Tuesday, 18 June 2013

Don't Arm People Who Eat People

Although he is wrong about Rwanda, Tim Stanley writes:

At his awkward press conference with David Cameron on Sunday, Vladimir Putin made an astonishing claim – the Syrian rebels eat people. It happens to be true.

Putin was presumably referring to Abu Sakkar, a rebel leader who videoed himself eating a combatant’s lung. Sakkar explained that he did it in revenge for footage he found on the dead man’s phone of the government soldier raping women. “I swear to God we will eat your hearts and your livers, you soldiers of Bashar the dog!” cried Sakkar.

For some Islamists, dedicating such an act to God is not as sacrilegious as it sounds. Students at Al Ahzar University in Cairo – an educational institution once graced by Obama’s presence – have access to a textbook that teaches it’s okay to eat apostates so long as the meat is not cooked. Call it Jihadi sushi.

The story underlines how difficult it is to choose the side of good in Syria: Assad’s men are rapists, the rebels are cannibals. When deciding what to do, the West has to avoid two templates of disaster. We don’t want another Rwanda, when the West stood aside and tolerated a genocide and we don’t want another Iraq, when the West got involved and stayed involved almost for a decade.

What Britain, France and America have decided to do is something in-between. Ignore the hyperbole about intervention from some in the press: at this stage all the alliance is threatening is to give logistical support to the rebels through non-military aid and a no-fly zone.

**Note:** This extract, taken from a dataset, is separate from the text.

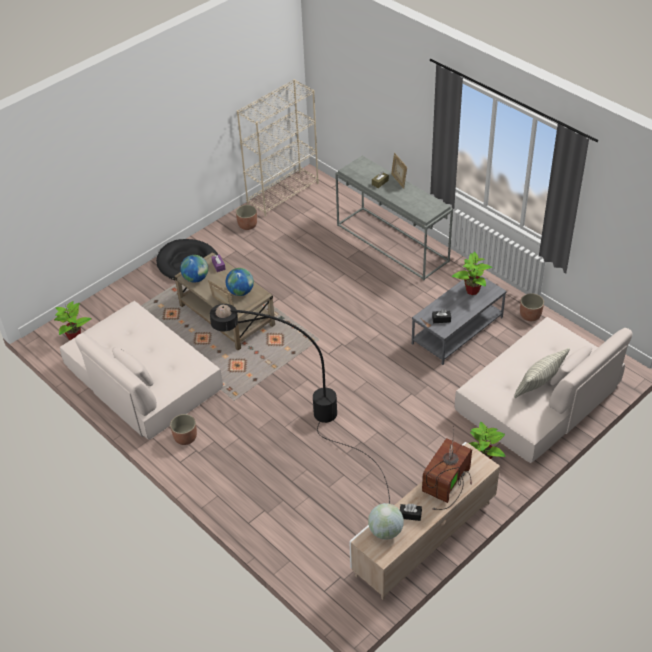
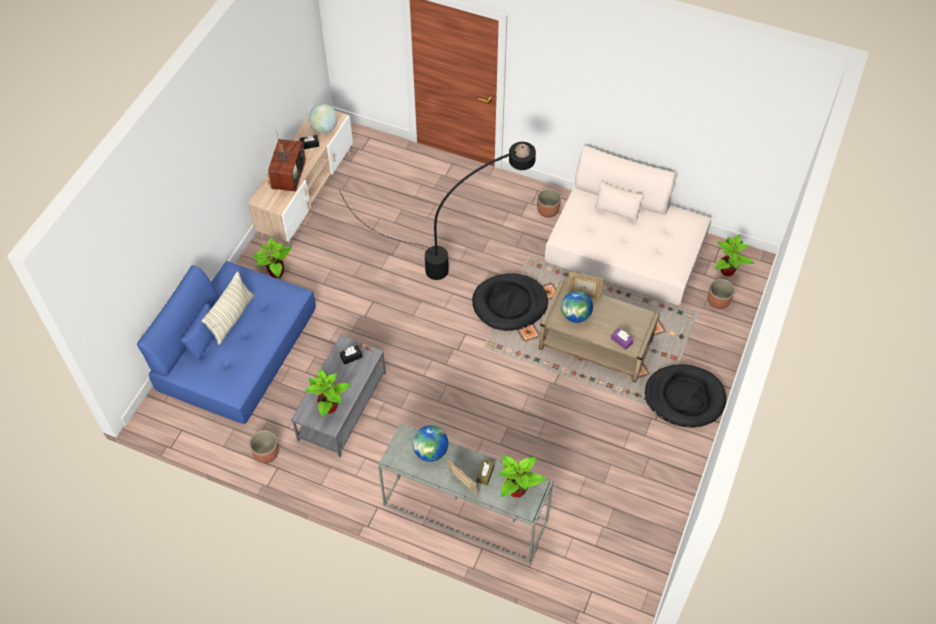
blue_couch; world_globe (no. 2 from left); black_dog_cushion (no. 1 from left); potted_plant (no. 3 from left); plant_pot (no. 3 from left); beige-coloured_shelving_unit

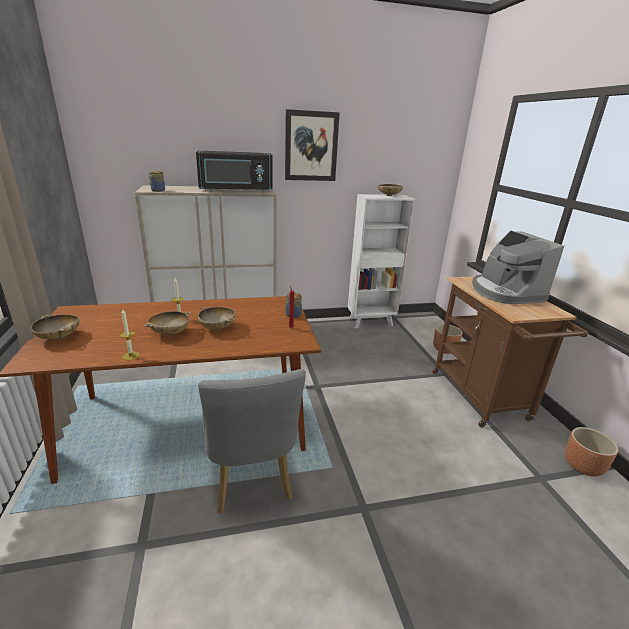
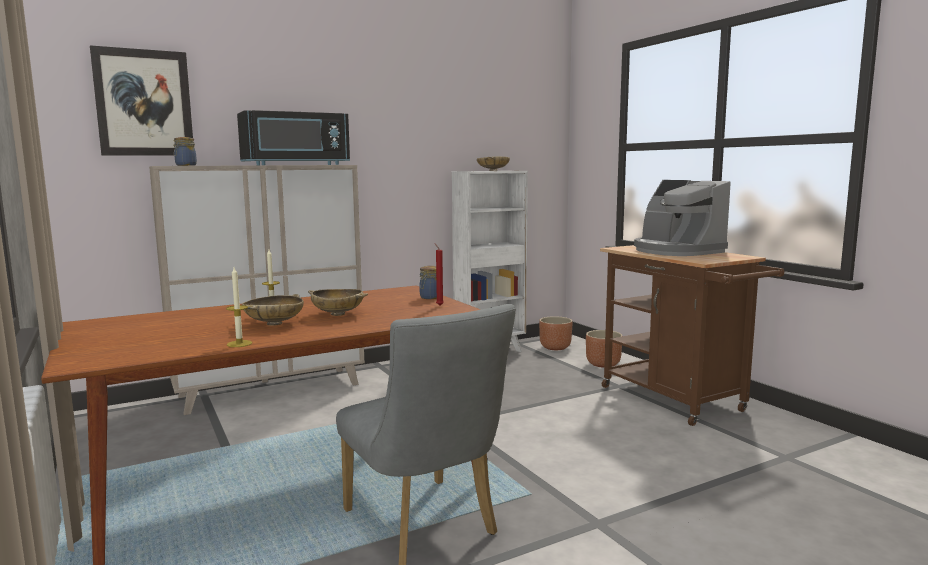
wall_art; brown_plant_pot (no. 1 from left); beige-coloured_bowl (no. 1 from left in the first image)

Of course, this could escalate. But no Western leader wants to put boots on the ground and the goal of the sabre-rattling is actually to prod Russia into dragging Assad to the negotiating table at the proposed conference in Geneva (by the way, Putin might deliver on that but it’s far less likely that we’ll get the rebels to play ball on our side).

We are deliberately internationalising the conflict, turning it into a giant game of chicken between America and Russia in the hope that they will resolve the war on behalf of the Syrian combatants. It might be analogous to the 1973 Yom Kippur War, when last-minute US support for the Israelis encouraged the Soviet-supported Arab forces to back down.

But there was clear right (Israel) and wrong (the Arabs) in the Yom Kippur war, whereas here we are dealing with a far more complex situation. Consider the dangerous madness of the alliances involved. Assad is supported by Russia and Iran – varying degrees of dictatorship that span Shia chauvinism and Cold War-style Russian adventurism.

Against that we might expect to see a coalition of light, but we’d be wrong. Alongside genuine democrats, barbarous Islamists form the rebel front. If we aid these people, in any substantial way, we are morally aiding the very people the War on Terror was supposed to kill.

How they run the opposition-held town of Jabhat al-Nusra is a frightening vision of what could happen if the wrong Western-backed rebels win: radical preachers, closed shops, Sharia law, women interrogated for having the temerity to be alone with a man they aren’t married to, internecine assassinations.

There is the threat that if Assad falls there will have to be “a second revolution” to purge the Islamists. Should purgation fail, we could find that the West has aided the establishment of a giant training camp for al-Qaeda, right on Israel’s doorstep.

This is not to say that Syria would be better off if governed by Assad – he is a butcher of men, women and children. But it is important to acknowledge that when meddling in the Middle East we are not necessarily aiding the emergence of a secular, liberal democracy in the way that we would have it but instead choosing between two versions of medieval tyranny. Assad’s is the order of the gun; the rebels’ is the order of the holy book.

Faced with this false choice, any kind of Western military intervention is morally compromised before it has already begun. Yes, we should provide humanitarian assistance, condemn Assad and support the Geneva talks.

But, no, we should not take any route that ends up putting arms into the hands of cannibals. Let those monsters find their own cutlery.